# Too much power?



## 89Sentra (Jul 2, 2002)

If I'm running a Rockford 700s amp to my battery through 4 gauge wire will that be too much and cause my battery to drain and alternator not to perform correctly?

Thanks,
Jesse


----------



## G_Funk013 (Jul 9, 2002)

NO. I got a Siny 760Watt amp with 4 guage wires and it runs fine.


----------



## SentraStyleEMW (Aug 15, 2002)

G_Funk013 said:


> *NO. I got a Siny 760Watt amp with 4 guage wires and it runs fine. *


No offense intended...but a Sony 760 watt amp and a Rockford 700S are no where near each other as far as actually RMS output goes. The Rockford puts out way more power than the sony amp...and probably draws about twice the amount of current. But to answer the original question...you shouldn't have a problem with just running that amp.


----------



## Honest Bob (Nov 7, 2002)

Yeah, you should be fine. I am running 1200 watts with 4 guage and a stock electrical system.


----------



## 89Sentra (Jul 2, 2002)

Ok thanks a lot guys... 

Another question... while installing I made a stupid mistake and stripped a nut in the right speaker negative... Can I just put the right speaker negative in with the left one? Would that cause a problem?


----------



## Honest Bob (Nov 7, 2002)

Dont do it.

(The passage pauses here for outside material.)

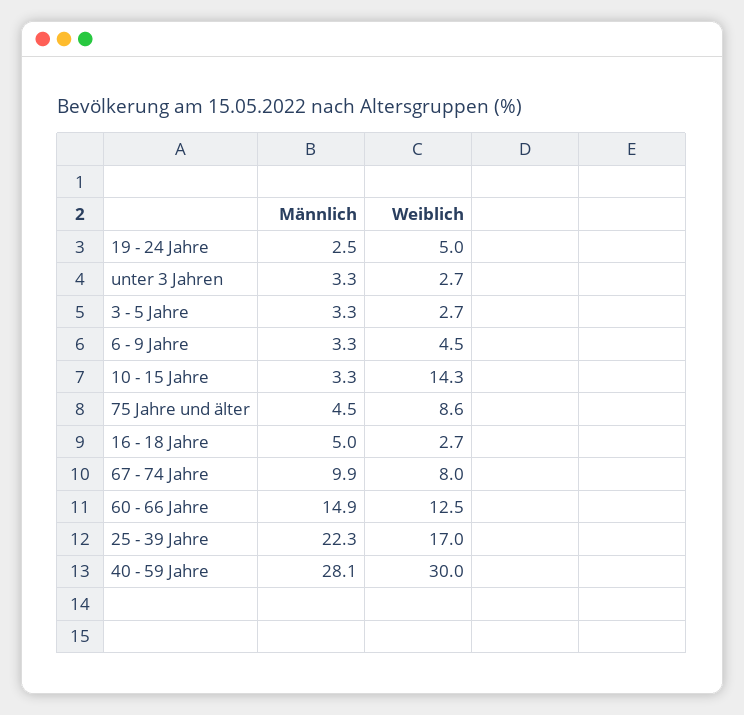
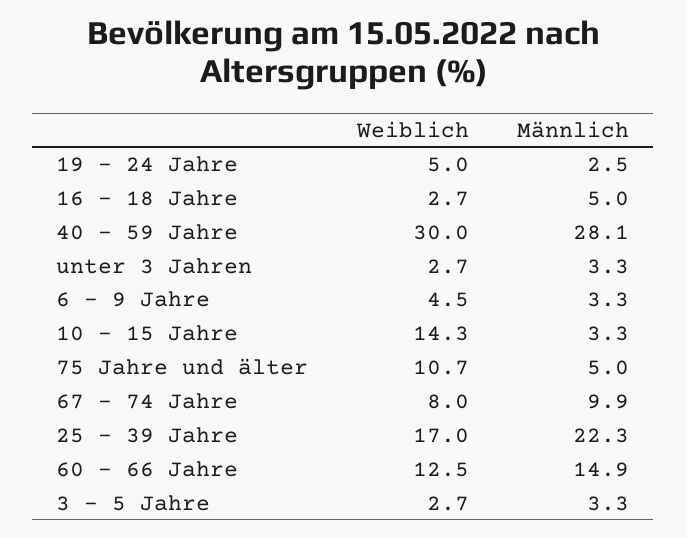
Männlich, 75 Jahre und älter: 4.5 -> 5
Weiblich, 75 Jahre und älter: 8.6 -> 10.7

It will short out your hu and probably kill it.


----------



## 89Sentra (Jul 2, 2002)

Im sorry if I didnt clarify the situation correctly...

I stirpped the alen key screw (dont no name lol) in the right negative terminal of my amp. When installing ym right sub if I put the negative to the left speaker terminal of my amp will that cause problems?

Hope that clears it up.. your asnwer may be correct but I dont understand how that would hurt the Head Unit if its from the sub to amp... 

Thanks again

Jesse


----------



## Honest Bob (Nov 7, 2002)

Sorry I thought you were talking about your head unit. It wont harm your head unit. I personnaly wouldnt try putting the grounds together. I suppose it could damage the amp, although I never heard of anyone doing that.


----------



## 89Sentra (Jul 2, 2002)

Ok thanks a lot..

Anyone else know? Or have any suggestions on how to get the thing out????


----------